The bureaucracy between federal and local government in Bosnia has created a lot of stalling and indifference that the migrants ultimately suffer most from. The fire was believed to have been started by migrants who were angry at the expected closure of the Lipa camp, which was without any truly viable relocation plans. After the fire, they were put on buses that were intended to take them to former army barracks 300 miles south in the town of Bradina. After residents of Bradina also protested, the buses did not leave Lipa and held the migrants for 24 hours before they returned to the burned-out camp.

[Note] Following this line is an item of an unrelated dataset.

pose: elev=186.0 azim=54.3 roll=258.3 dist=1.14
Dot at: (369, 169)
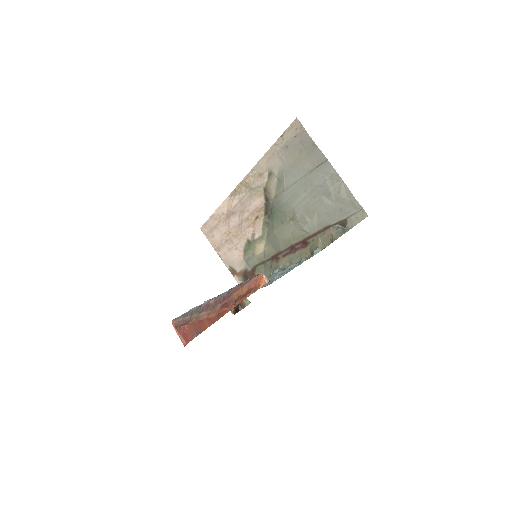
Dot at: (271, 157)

The federal and local governments should be collaborating more to come up with genuine solutions to the problem that will appease both parties. The federal government can propose relocation sites around the country and speak with local officials and residents there before doing anything to move the stranded migrants. They can also assess if neighboring countries are open to hosting relocation sites. Even the UN International Organization for Migration (IOM) has been able to do little to help the migrants, besides overseeing aid groups. Peter Van der Auweraert, Chief of Mission in Bosnia for IOM, made an important point to the New York Times: “If you don’t open the camp in Bihac, you keep people in abandoned buildings, uncontrolled. I don’t see how that is better for the security of locals there, rather than having a centralized camp that provides the most basic services to those who need them.” This point should be made salient across the country by local journalists. It is better to have the migrants in one place rather than scattered randomly around the country. This would help aid organizations continue to provide food, clothes, blankets, and temporary shelter for the migrants with more ease.

The New York Times recorded 750 migrants going through Bosnia in 2017, as opposed to 29,000 in 2019. There were less in 2020 — only 17,000 — but increasing hostility towards them has made their experience in Bosnia more difficult. Bosnia is already plagued with ethnic hostilities, being ethnically divided itself after the 1990s wars in the former Yugoslavia. As migrants from Asia and Africa cross into Croatia from Bosnia, they have been subject to human rights violations like beatings and sexual assault that have affected women and children, according to Al Jazeera.

The Bosnian military helped with a temporary solution on January 1st under the guidance of the IOM by constructing tents for the migrants. Earlier, they protested their living conditions by refusing food and calling for international help. If Bosnian officials cannot decide on a solution amongst themselves, the situation calls for more attention from aid organizations and the international community as a whole to prevent what could become a bigger humanitarian crisis.